Dopo una lunga serie di incontri con varie persone, telefonate e spostamenti, scopre che il luogo di nascita della madre, è una cittadina del Sud. Sempre grazie alla sua tenacia, in modo quasi casuale è riuscita a conoscere il nome e il cognome della madre e di colui che ne divenne il marito.

Dopo un'estenuante ricerca, Caterina ritrova sua madre nel giorno esatto del settimo anniversario della sua morte, e la raggiunge al Sud dove le porterà una rosa rossa: il fiore preferito della madre. «Mi dispiace molto di essere arrivata troppo tardi - prosegue -, volevo ringraziarla per avermi dato la vita».
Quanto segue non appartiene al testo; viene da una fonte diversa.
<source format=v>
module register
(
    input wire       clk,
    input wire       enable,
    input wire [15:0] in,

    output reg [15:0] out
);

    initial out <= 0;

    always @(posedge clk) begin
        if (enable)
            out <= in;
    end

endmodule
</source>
Ma Maria, non ha dato solo la vita a Caterina, le ha donato anche sei fratelli che, con loro padre, l'hanno accolta con gioia e affetto, perché sapevano che la mamma aveva cercato questa figlia per tutta la vita. Caterina durante le sue ricerche si era rivolta anche all'associazione «Faegn: figli adottivi e genitori naturali», ricevendo consigli sulla strada più utile da percorrere.
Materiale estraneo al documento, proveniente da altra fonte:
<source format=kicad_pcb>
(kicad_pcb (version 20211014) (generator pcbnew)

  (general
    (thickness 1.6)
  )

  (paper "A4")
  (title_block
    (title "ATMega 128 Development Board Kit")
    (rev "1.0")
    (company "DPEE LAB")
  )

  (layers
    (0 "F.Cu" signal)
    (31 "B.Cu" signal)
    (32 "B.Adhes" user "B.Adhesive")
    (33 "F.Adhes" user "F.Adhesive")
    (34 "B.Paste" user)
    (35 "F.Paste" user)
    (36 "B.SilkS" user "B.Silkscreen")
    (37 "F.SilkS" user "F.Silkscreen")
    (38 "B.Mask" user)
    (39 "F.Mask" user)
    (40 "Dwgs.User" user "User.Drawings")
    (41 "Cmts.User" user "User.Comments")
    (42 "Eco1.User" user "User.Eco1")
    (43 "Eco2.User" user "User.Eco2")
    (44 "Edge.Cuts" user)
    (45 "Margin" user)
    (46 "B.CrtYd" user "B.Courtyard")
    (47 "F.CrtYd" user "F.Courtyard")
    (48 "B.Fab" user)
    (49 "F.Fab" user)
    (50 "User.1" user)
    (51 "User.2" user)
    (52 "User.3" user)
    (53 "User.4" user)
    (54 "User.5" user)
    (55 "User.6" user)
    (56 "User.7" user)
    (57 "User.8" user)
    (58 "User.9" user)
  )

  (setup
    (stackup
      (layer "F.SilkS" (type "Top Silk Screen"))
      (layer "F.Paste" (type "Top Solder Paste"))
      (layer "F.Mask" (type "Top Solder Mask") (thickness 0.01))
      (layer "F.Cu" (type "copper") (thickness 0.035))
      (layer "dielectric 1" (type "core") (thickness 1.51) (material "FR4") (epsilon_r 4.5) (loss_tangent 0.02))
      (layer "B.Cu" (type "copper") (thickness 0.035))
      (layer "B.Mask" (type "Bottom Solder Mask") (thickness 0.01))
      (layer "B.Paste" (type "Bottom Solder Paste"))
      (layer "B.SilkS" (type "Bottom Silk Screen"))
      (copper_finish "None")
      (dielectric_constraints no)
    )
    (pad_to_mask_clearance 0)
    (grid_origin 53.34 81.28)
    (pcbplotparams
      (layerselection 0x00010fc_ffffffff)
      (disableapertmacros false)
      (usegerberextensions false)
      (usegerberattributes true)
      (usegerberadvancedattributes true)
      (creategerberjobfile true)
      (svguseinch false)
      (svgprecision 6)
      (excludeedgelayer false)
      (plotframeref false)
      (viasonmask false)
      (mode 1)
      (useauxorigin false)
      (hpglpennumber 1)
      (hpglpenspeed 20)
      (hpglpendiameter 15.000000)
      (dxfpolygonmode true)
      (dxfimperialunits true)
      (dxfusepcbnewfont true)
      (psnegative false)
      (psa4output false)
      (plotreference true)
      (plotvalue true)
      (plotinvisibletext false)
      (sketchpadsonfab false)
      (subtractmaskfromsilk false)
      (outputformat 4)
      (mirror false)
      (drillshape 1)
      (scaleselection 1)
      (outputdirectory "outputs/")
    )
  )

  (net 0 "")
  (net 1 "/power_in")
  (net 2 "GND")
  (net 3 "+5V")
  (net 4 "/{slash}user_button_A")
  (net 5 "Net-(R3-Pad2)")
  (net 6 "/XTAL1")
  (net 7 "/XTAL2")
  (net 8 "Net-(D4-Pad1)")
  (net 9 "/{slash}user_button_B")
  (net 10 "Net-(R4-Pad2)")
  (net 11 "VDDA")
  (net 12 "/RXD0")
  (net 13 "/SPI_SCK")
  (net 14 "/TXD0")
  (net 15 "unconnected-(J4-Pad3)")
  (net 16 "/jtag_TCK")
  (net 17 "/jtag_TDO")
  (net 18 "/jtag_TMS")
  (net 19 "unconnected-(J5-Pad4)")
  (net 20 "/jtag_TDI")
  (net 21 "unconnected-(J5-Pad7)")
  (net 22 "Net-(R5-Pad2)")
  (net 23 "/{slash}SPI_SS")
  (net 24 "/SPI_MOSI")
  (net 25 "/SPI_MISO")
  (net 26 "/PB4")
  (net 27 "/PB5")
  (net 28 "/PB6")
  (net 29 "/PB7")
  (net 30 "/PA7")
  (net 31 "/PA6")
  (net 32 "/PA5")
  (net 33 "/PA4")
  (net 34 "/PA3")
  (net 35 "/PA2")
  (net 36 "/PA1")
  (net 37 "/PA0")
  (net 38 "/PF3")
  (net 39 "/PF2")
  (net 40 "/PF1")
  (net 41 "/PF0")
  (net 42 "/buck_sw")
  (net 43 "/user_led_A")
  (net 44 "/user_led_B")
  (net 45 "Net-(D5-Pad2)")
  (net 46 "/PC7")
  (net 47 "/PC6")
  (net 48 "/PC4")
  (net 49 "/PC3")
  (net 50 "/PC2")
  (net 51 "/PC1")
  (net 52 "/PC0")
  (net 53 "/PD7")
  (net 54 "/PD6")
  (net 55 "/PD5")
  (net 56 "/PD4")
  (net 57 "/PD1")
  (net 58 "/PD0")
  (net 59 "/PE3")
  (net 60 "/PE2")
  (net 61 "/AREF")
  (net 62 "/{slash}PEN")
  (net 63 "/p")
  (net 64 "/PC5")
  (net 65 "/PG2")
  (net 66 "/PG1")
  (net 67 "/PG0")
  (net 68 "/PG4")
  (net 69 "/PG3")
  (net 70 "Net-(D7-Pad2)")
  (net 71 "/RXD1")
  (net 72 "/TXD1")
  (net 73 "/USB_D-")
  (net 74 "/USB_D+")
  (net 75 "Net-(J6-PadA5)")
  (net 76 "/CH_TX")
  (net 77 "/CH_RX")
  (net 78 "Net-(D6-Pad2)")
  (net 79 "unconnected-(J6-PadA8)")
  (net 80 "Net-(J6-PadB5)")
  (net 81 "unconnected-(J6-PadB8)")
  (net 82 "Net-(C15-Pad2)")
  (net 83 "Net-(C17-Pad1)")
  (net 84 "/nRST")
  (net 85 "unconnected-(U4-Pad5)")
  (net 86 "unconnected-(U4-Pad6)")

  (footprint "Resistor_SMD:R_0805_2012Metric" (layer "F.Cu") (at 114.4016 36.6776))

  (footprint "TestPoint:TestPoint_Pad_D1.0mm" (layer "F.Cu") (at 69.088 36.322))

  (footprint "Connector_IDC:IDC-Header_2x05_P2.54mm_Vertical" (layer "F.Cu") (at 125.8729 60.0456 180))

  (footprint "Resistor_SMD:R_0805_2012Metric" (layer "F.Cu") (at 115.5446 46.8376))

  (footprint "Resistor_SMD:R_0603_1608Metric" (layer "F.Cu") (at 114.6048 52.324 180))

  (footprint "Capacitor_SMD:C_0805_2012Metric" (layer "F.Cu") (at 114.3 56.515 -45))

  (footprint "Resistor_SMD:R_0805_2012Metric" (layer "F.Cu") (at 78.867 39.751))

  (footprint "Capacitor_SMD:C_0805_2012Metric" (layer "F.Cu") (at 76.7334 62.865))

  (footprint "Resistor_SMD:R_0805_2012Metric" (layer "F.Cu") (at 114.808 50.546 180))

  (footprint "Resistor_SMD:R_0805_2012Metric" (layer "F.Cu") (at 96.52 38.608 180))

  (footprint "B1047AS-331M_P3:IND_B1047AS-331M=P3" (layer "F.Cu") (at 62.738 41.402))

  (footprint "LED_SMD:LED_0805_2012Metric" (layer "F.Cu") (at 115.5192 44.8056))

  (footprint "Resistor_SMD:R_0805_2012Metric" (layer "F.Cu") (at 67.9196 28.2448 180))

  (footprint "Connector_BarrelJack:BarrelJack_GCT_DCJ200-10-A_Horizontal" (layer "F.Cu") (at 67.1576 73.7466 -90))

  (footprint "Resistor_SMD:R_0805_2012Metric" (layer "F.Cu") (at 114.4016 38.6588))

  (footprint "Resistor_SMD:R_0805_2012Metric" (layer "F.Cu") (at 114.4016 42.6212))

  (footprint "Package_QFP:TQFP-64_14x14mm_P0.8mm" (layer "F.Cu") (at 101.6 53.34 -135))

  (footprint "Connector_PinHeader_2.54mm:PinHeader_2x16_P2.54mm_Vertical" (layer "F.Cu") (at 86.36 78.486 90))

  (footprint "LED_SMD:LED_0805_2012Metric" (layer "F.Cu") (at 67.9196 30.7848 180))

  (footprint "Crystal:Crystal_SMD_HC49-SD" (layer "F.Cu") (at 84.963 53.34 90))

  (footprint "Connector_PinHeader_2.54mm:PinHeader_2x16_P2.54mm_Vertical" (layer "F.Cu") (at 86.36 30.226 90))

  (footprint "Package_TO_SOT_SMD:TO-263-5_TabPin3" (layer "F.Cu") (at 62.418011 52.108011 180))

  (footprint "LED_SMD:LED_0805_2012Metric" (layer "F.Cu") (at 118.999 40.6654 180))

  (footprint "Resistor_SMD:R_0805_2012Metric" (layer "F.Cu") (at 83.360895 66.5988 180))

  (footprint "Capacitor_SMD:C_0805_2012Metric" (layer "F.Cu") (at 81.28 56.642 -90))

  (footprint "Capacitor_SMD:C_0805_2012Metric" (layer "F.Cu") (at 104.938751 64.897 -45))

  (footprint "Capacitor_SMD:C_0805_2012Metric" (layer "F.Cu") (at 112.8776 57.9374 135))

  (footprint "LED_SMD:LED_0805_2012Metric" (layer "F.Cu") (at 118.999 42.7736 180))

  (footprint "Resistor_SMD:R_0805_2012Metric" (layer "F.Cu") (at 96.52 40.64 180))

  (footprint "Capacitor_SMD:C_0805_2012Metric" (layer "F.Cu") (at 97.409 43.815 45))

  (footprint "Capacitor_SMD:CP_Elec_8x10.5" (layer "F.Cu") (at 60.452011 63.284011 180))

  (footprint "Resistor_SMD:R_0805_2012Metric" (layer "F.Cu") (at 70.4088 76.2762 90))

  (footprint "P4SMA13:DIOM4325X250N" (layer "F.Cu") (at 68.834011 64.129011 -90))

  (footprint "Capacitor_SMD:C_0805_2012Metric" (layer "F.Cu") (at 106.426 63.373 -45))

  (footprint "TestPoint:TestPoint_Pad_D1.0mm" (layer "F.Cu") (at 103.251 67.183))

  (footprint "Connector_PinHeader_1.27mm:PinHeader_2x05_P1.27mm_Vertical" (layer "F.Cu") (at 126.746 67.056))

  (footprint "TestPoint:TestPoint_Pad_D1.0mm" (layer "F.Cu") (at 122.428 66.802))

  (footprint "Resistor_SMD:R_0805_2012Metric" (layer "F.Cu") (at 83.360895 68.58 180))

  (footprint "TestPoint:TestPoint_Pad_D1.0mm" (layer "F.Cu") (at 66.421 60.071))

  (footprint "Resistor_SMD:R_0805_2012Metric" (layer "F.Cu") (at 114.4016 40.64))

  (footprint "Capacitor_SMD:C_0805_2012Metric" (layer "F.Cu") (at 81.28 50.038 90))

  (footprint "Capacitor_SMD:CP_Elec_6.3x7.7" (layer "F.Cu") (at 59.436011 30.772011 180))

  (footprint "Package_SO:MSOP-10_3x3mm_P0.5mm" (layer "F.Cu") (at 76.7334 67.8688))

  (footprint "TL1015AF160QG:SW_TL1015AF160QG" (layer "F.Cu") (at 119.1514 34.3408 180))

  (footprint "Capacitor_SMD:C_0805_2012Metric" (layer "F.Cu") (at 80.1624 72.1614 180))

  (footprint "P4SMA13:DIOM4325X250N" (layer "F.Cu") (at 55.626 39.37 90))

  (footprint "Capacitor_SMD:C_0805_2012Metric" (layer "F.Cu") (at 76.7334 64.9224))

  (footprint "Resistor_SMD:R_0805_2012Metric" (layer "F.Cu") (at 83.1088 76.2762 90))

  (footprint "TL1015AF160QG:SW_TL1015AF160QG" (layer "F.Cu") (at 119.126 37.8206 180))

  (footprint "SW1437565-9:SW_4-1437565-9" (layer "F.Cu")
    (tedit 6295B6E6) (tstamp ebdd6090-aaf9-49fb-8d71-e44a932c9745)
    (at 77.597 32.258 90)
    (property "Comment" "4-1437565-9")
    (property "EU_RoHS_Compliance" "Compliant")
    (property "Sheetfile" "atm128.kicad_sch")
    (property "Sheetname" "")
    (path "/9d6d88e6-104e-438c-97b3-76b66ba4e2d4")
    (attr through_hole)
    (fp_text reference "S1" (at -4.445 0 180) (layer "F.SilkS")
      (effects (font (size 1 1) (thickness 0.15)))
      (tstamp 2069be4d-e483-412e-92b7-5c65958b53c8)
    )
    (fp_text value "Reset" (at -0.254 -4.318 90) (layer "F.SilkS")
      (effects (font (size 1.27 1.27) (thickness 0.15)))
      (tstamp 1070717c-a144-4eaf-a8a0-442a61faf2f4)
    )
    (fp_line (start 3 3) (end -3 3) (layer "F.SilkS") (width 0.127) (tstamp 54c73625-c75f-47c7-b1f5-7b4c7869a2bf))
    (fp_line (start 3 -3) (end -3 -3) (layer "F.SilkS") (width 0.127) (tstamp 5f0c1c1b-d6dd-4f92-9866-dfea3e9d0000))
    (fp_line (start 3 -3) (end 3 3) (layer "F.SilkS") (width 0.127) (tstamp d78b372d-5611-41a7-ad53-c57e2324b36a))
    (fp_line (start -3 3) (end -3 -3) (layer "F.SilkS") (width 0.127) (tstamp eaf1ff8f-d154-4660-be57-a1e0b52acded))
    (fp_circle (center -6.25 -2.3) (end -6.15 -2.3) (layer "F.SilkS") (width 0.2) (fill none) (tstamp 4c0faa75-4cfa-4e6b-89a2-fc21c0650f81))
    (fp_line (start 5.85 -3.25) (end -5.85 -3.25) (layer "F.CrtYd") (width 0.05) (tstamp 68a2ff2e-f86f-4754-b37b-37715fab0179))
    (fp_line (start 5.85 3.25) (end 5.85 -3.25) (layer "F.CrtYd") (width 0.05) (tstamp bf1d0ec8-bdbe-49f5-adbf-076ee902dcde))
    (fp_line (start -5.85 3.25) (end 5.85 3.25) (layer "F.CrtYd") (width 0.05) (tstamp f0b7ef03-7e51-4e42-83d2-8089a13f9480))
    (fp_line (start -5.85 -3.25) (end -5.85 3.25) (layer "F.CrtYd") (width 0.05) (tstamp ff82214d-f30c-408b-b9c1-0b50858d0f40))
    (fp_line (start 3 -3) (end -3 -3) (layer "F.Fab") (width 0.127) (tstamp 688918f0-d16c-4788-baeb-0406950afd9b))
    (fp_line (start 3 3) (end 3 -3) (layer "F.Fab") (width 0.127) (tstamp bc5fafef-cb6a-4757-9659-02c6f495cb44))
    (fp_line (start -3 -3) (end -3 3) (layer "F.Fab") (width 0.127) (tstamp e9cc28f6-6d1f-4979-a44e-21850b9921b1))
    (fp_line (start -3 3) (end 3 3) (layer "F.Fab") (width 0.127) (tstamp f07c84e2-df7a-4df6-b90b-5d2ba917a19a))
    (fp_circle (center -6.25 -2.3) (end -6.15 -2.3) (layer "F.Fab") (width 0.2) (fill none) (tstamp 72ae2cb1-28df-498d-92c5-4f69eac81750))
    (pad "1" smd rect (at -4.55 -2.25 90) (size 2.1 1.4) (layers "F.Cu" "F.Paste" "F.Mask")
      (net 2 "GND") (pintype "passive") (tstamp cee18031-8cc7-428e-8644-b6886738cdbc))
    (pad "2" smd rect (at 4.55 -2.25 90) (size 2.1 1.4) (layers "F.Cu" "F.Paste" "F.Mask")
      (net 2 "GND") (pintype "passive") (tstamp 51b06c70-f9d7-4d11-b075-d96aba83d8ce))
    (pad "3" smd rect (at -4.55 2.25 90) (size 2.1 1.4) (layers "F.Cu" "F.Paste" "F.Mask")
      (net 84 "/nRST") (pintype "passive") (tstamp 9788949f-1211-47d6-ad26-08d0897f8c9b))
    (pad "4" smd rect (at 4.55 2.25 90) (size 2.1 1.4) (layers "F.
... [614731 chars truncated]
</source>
E Caterina ha aiutato un'altra persona adottiva a ritrovare i suoi genitori. «Mi sono sentita appagata perché solo se si vive un'esperienza diretta, si è in grado di capire e di dare aiuto». Ora Caterina vive sempre ad Albino, pesa 64 chili in meno rispetto a qualche anno fa, ha sei fratelli in più, una foto della madre alla quale assomiglia moltissimo e tanta più coscienza di se stessa. La sua esistenza è cambiata totalmente.